Public interest considerations
18. The parties made it clear during the hearing that no retrenchment is
envisaged as a result of this transaction. They stated that all the employees of
ARMGold would be transferred to Harmony. 9 Furthermore, they submitted that
the transaction would result in enhanced job security for those in the employ of
the merged entity and possibly the creation of new job opportunities.

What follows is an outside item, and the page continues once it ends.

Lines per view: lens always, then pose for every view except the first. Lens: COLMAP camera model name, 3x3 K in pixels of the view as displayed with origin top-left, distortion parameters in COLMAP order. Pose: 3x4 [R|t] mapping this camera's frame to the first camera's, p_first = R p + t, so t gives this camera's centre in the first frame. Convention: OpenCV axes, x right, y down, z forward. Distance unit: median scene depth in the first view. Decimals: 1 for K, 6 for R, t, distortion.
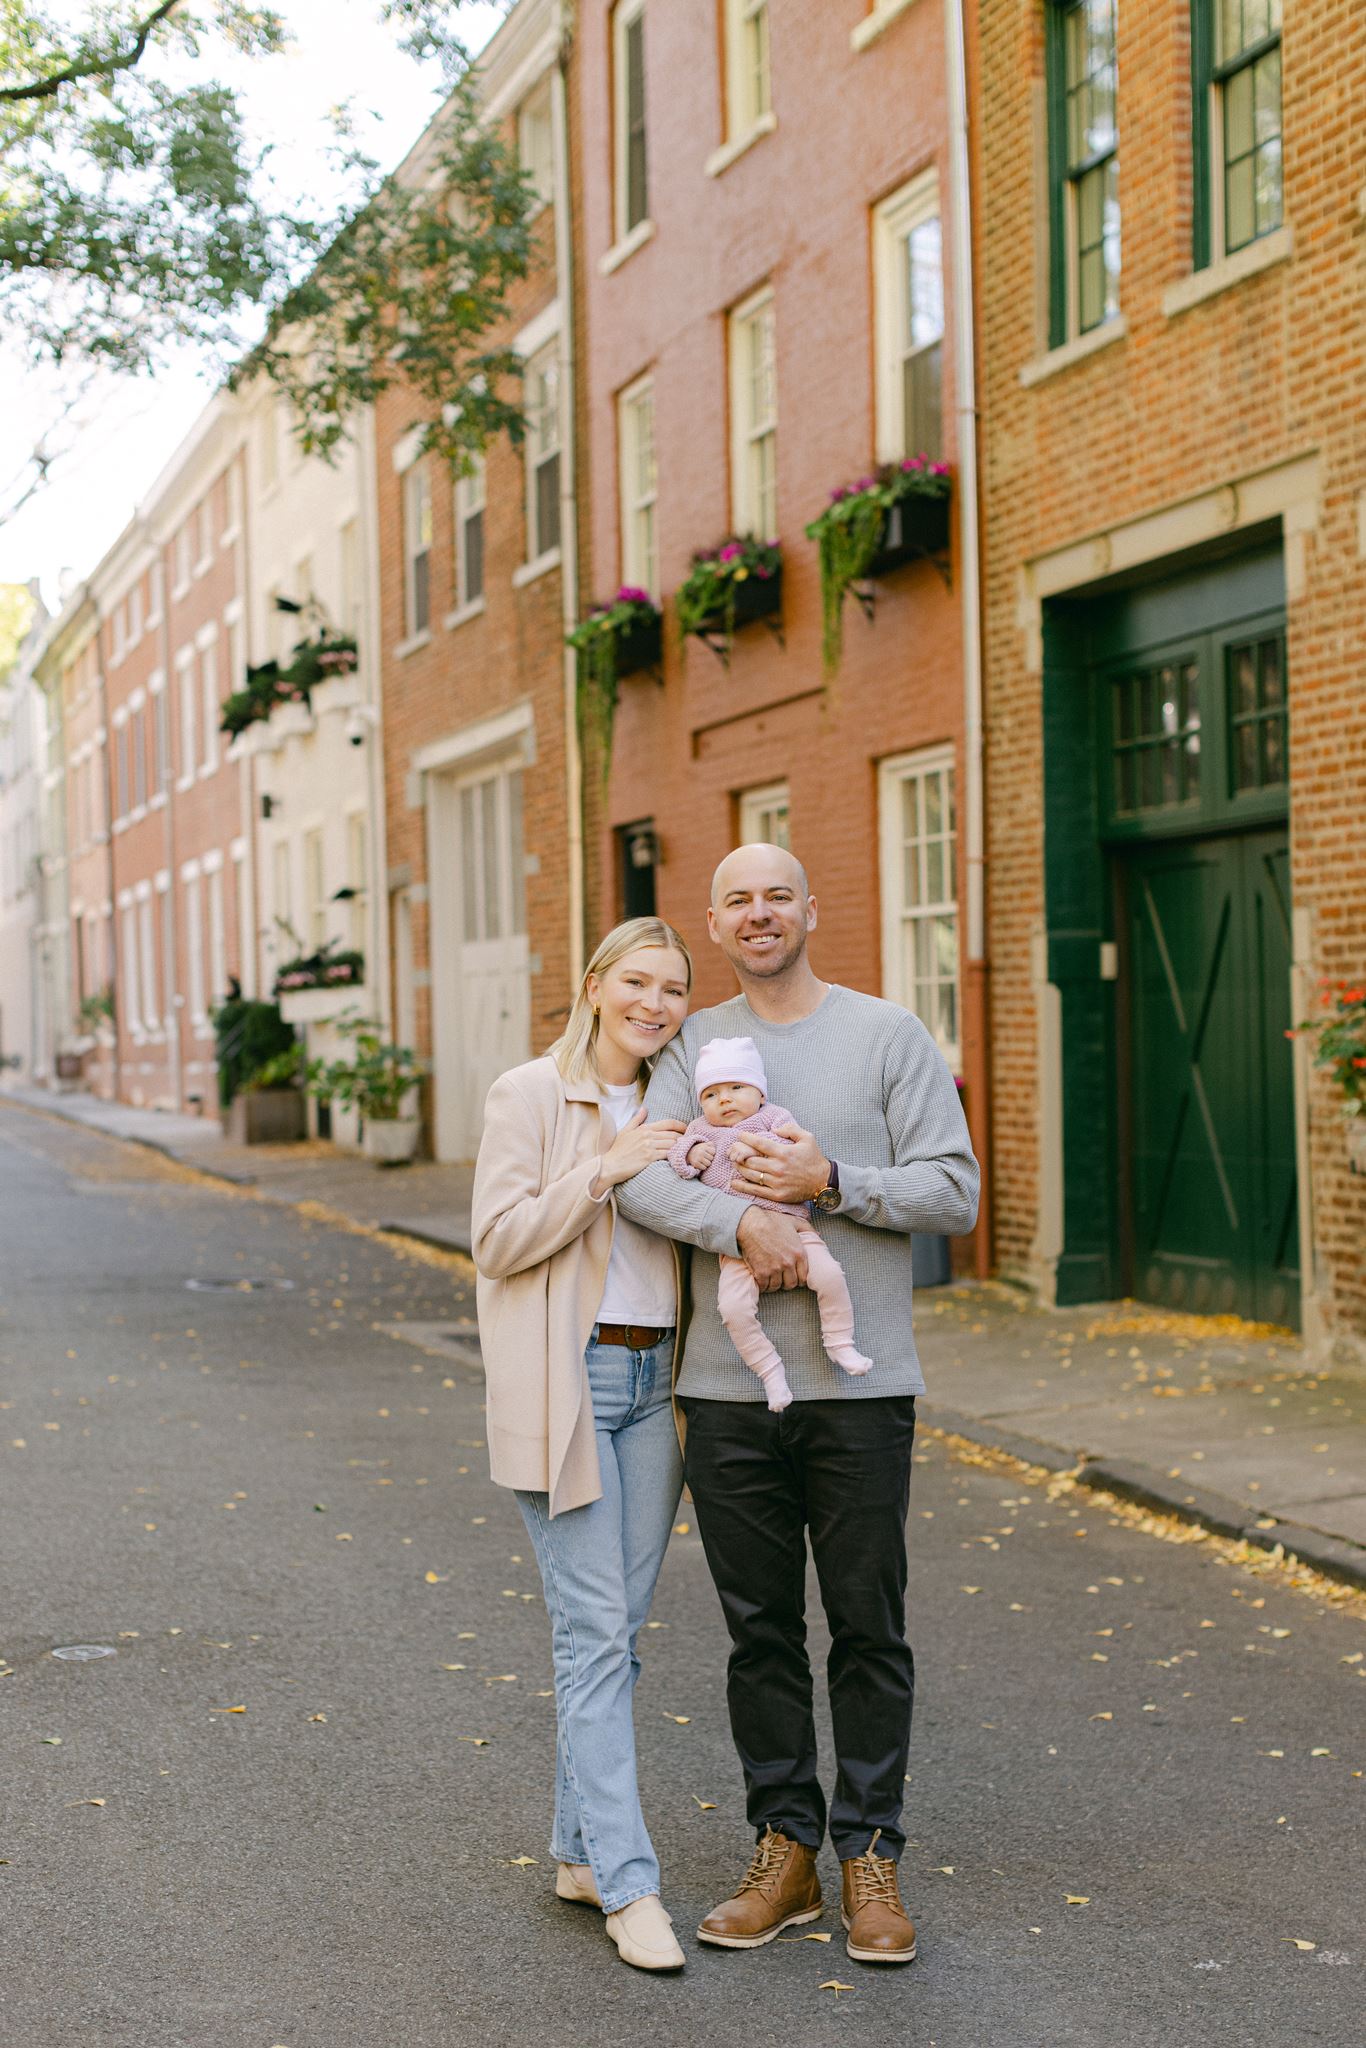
lens RADIAL K [[3143.8, 0, 679.6], [0, 3143.8, 1141.4], [0, 0, 1]] dist [0.015516, 0.046370]
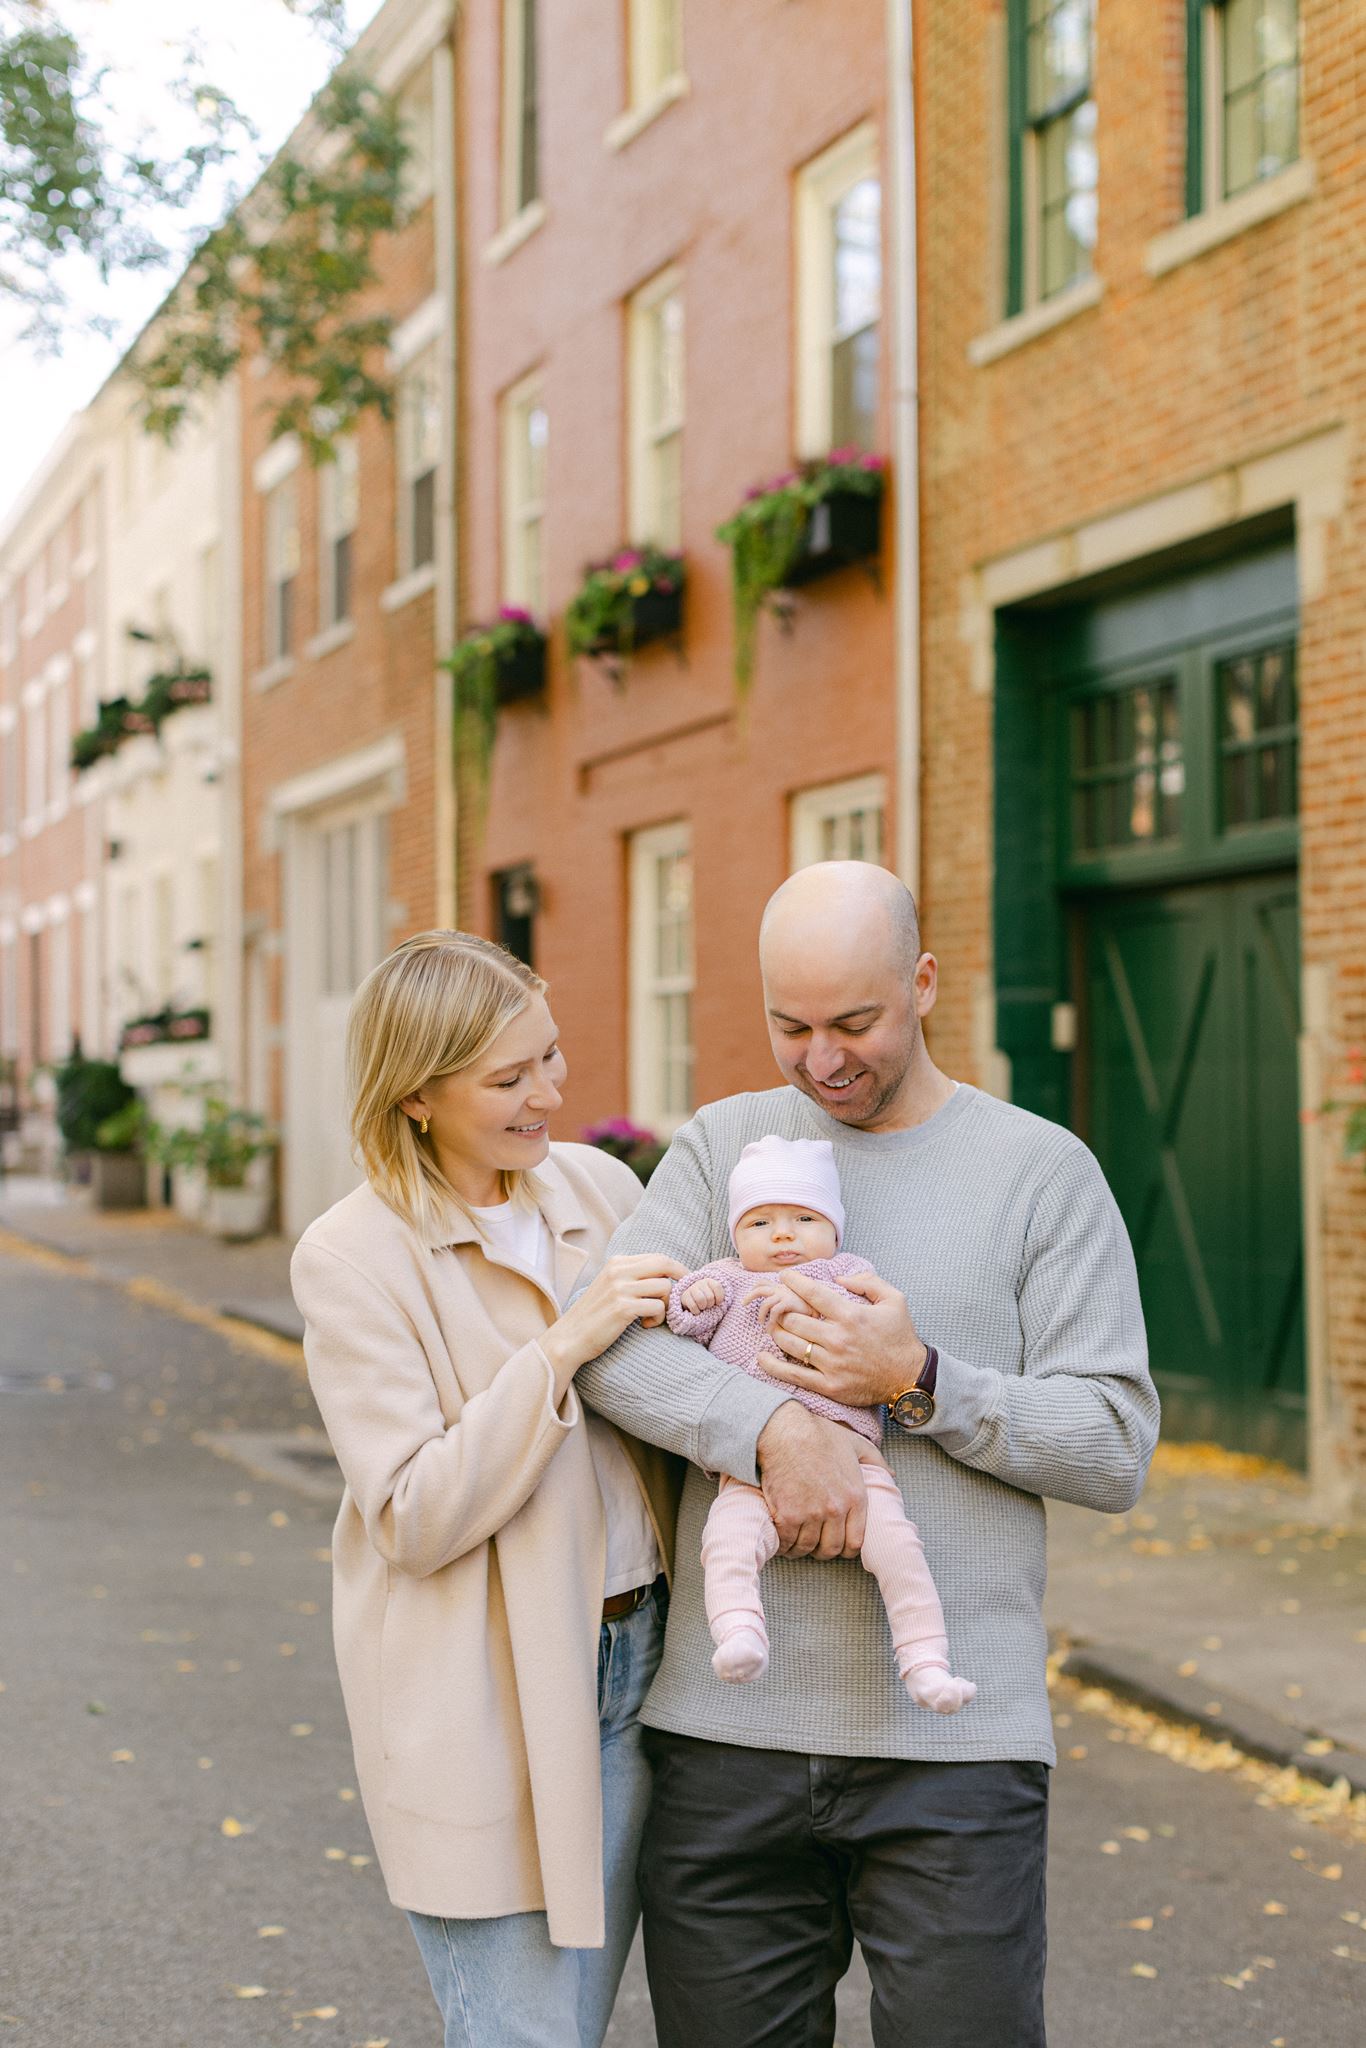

19. They asserted further that the transaction would advance black economic
empowerment as ARMGold, which is controlled by historically disadvantaged
individuals, brings an empowerment element to this transaction. It is envisaged
further that Mr Patrice Motsepe of ARMGold will become the nonexecutive
chairman of the merged company and will play an active and extensive role in
advancing the longterm interests of the company. 10 Historically disadvantaged
individuals will hold approximately 26% of the issued share capital.
Conclusion
20. We accordingly agree with the Commission’s findings that the transaction
does not raise any concerns on either competition or public interest grounds, and
that it will advance black economic empowerment. Accordingly, this transaction is
unconditionally approved.
______________ 29 July 2003
D. Lewis DATE
9 Notwithstanding the fact that all the trade unions representing the majority of employees in the merging
parties were notified of the merger, none of them raised the objection to this transaction.
10 According to the parties, Mr Patrice Motsepe’s functions and responsibilities as the nonexecutive
chairman will be broader and more extensive than those normally allocated to a nonexecutive chairman.